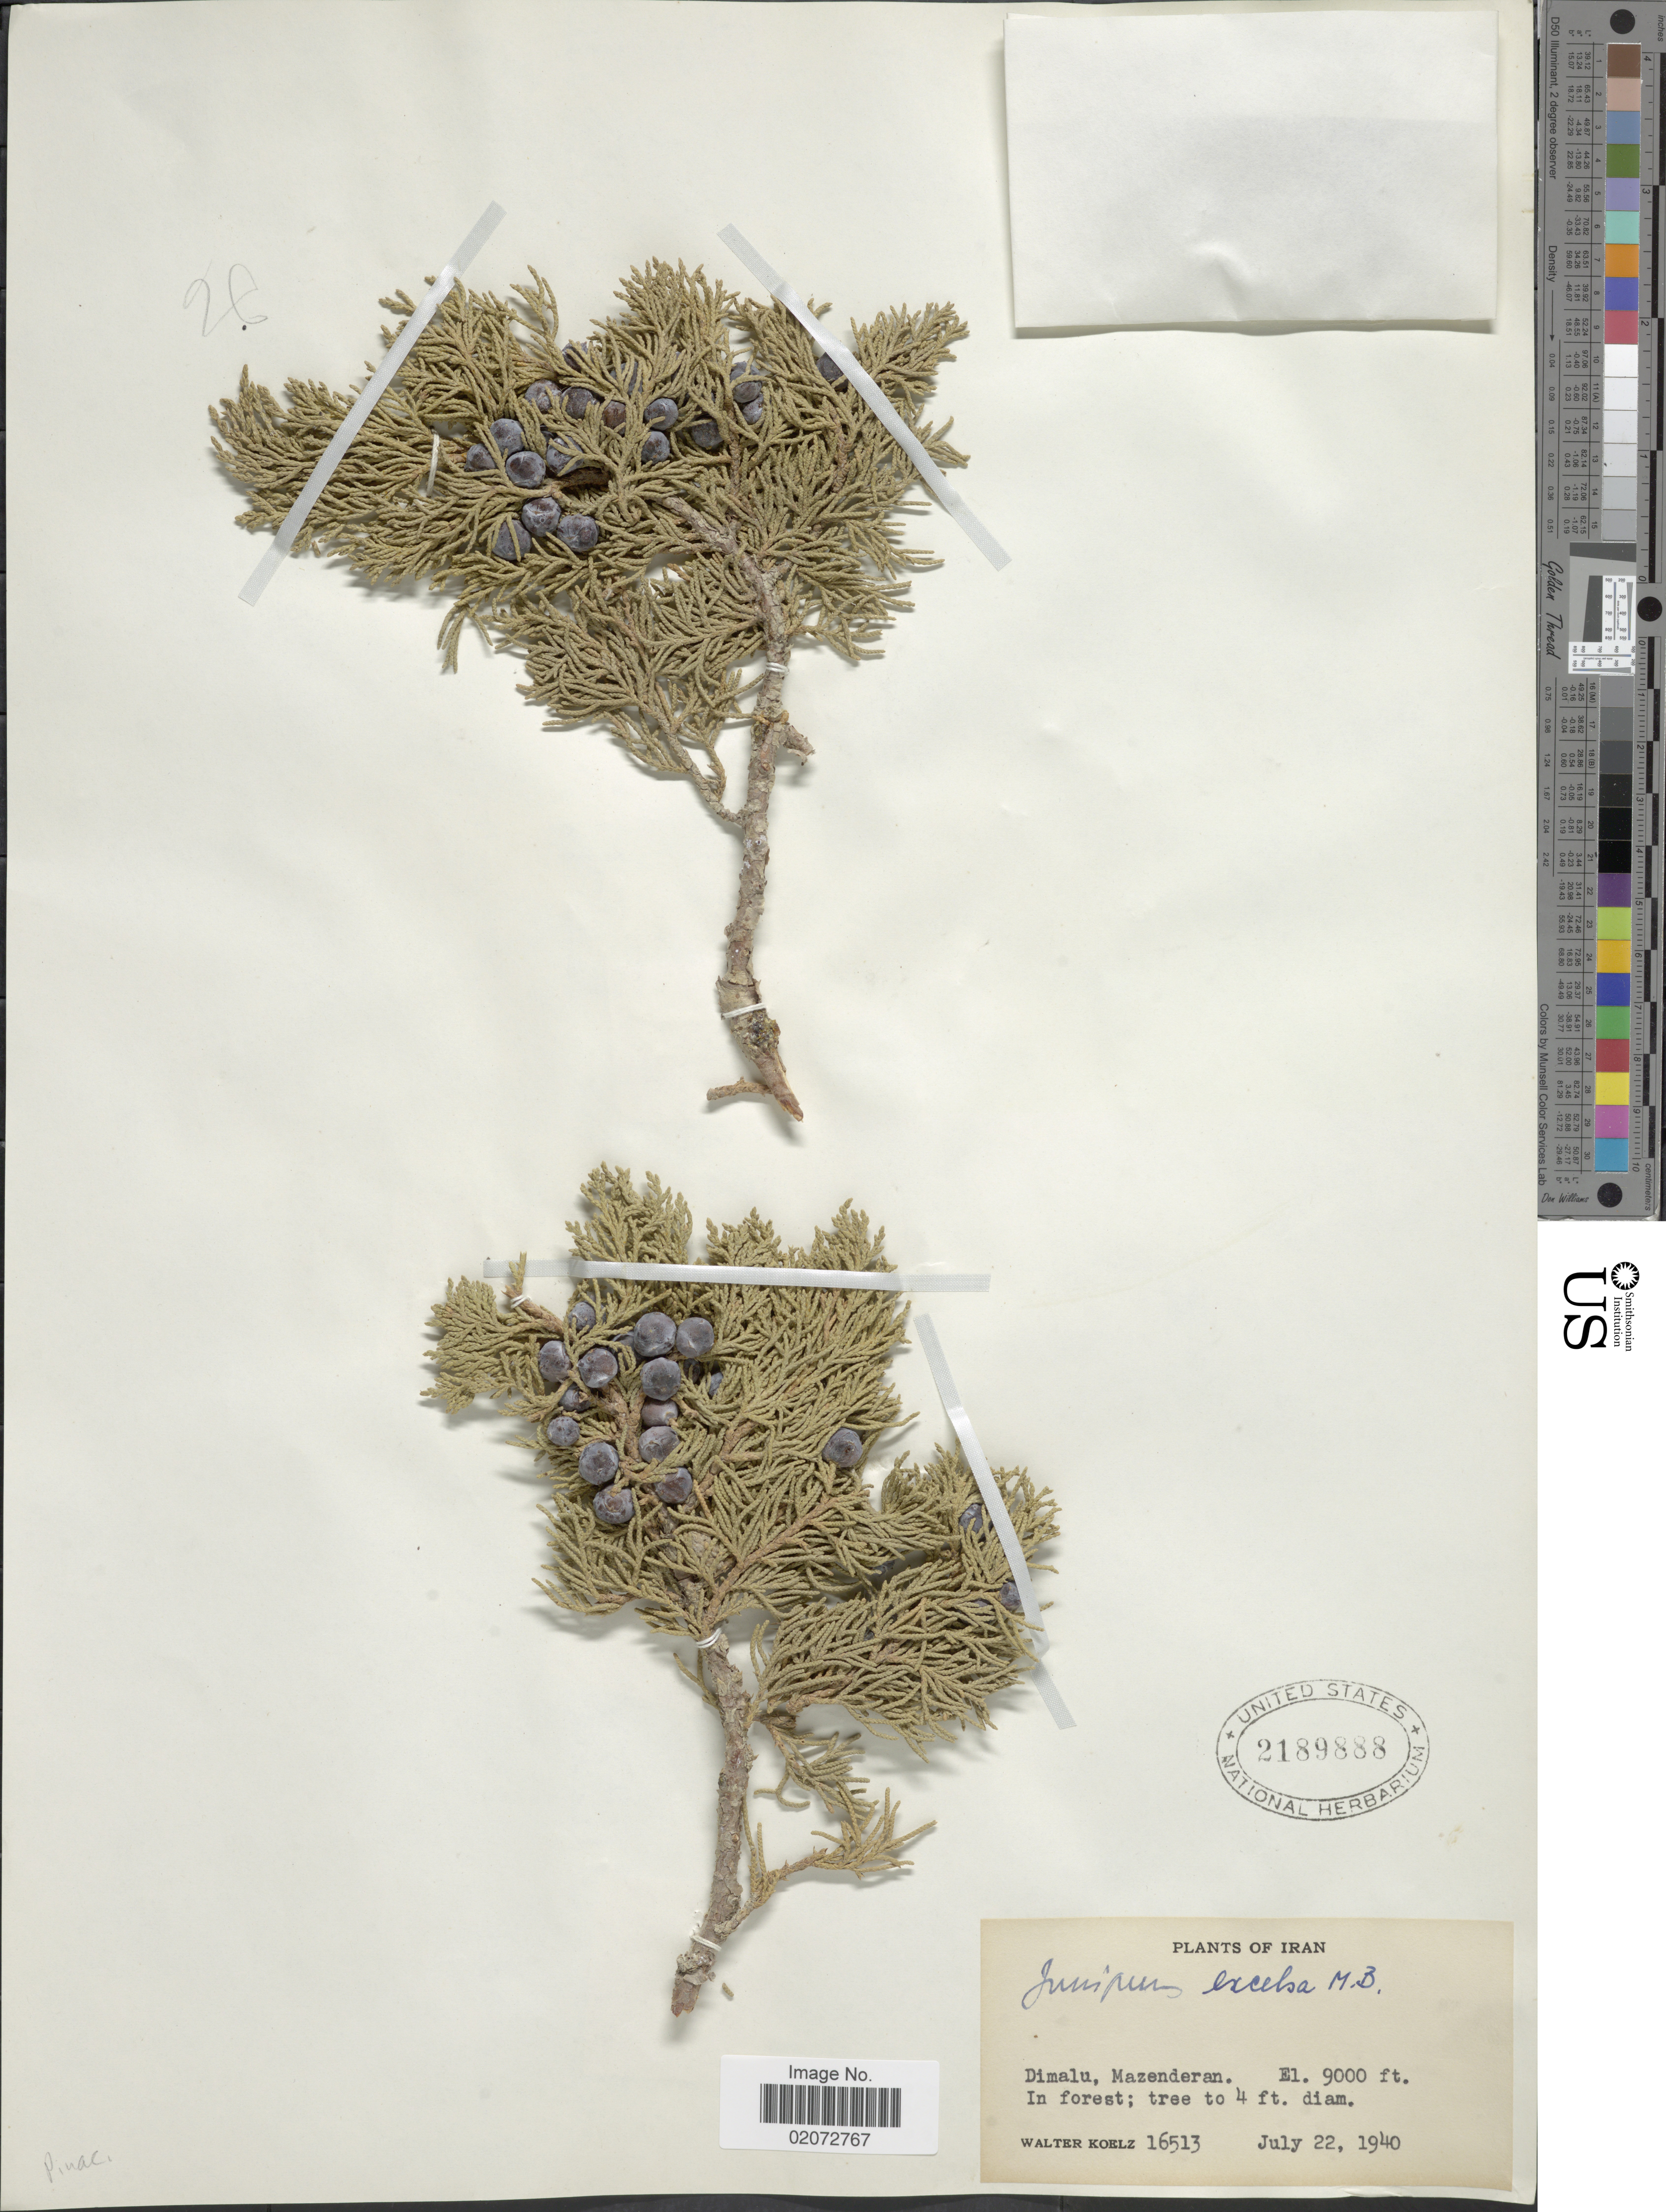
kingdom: Plantae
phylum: Tracheophyta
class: Pinopsida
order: Pinales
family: Cupressaceae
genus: Juniperus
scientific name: Juniperus excelsa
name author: M. Bieb.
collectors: W. N. Koelz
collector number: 16513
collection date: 1940-07-22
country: Iran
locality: Dimalu, Mazenderan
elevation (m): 2743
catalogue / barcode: US 2189888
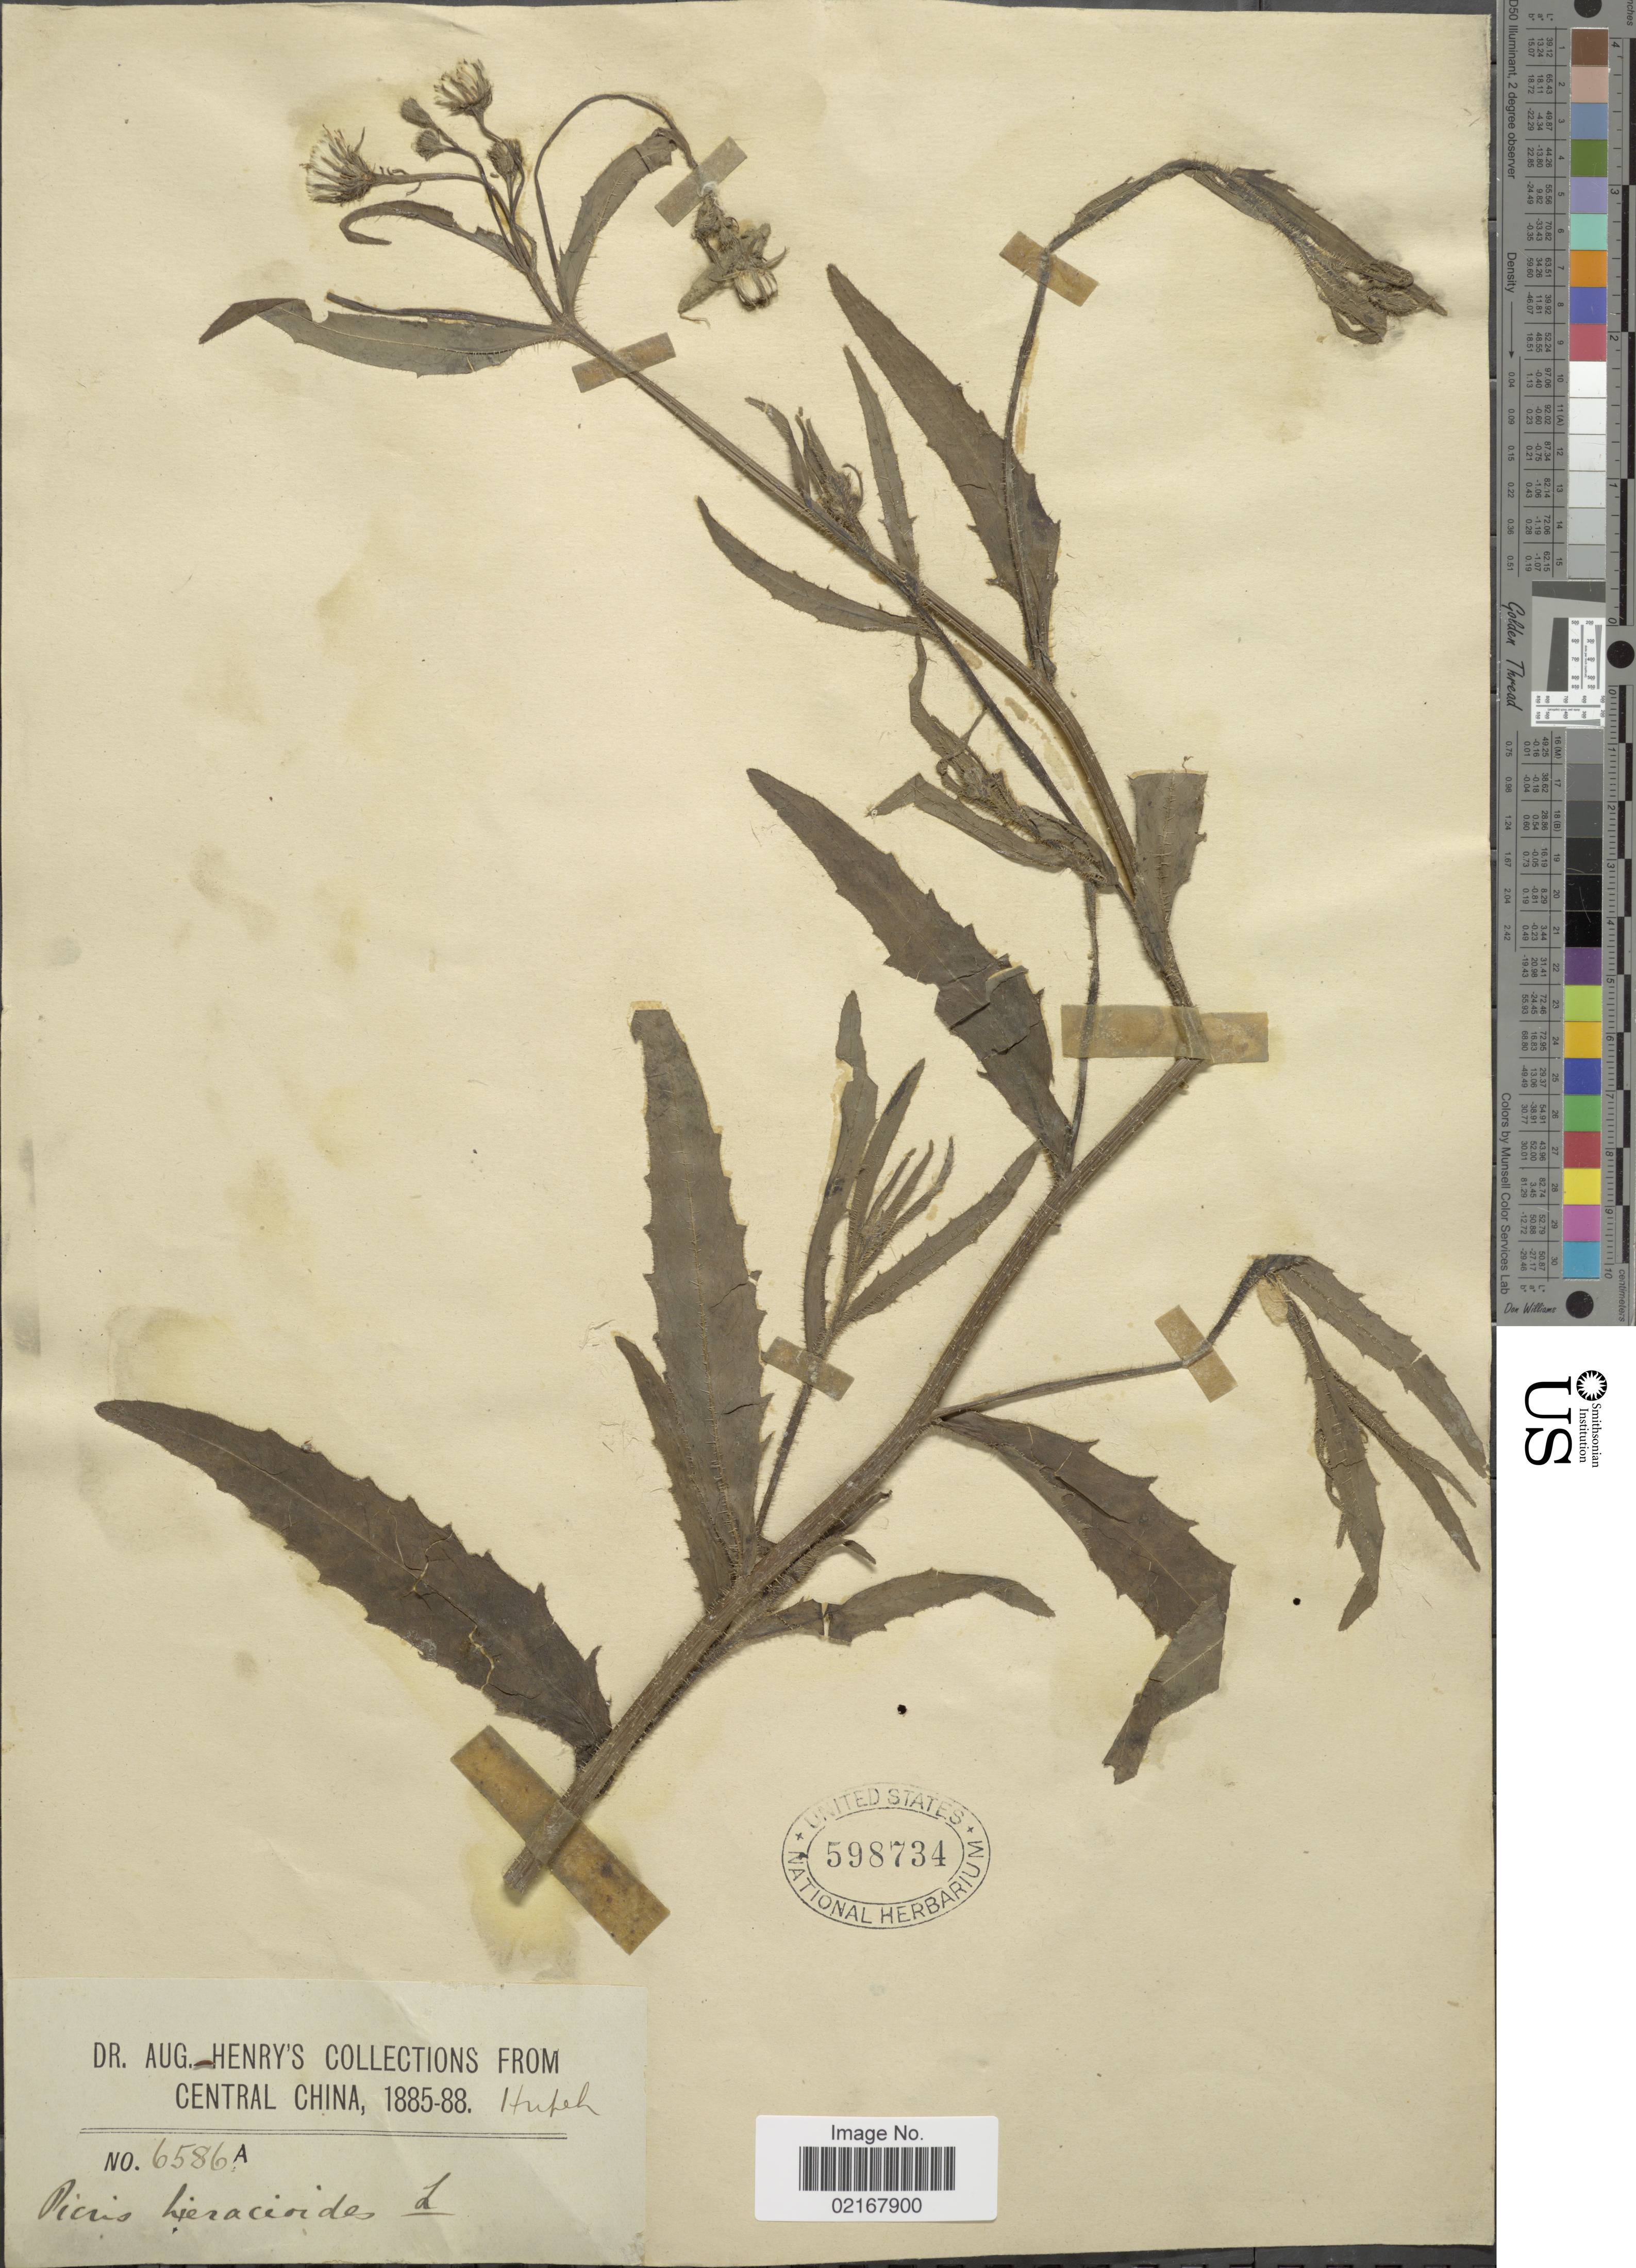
--- --- ---
### Exercise task
Rewrite the listing with "locality" swapped for "place", keeping every other word unchanged and omitting the pictures.

### Output
kingdom: Plantae
phylum: Tracheophyta
class: Pinopsida
order: Pinales
family: Cupressaceae
genus: Juniperus
scientific name: Juniperus excelsa
name author: M. Bieb.
collectors: W. N. Koelz
collector number: 16513
collection date: 1940-07-22
country: Iran
place: Dimalu, Mazenderan
elevation (m): 2743
catalogue / barcode: US 2189888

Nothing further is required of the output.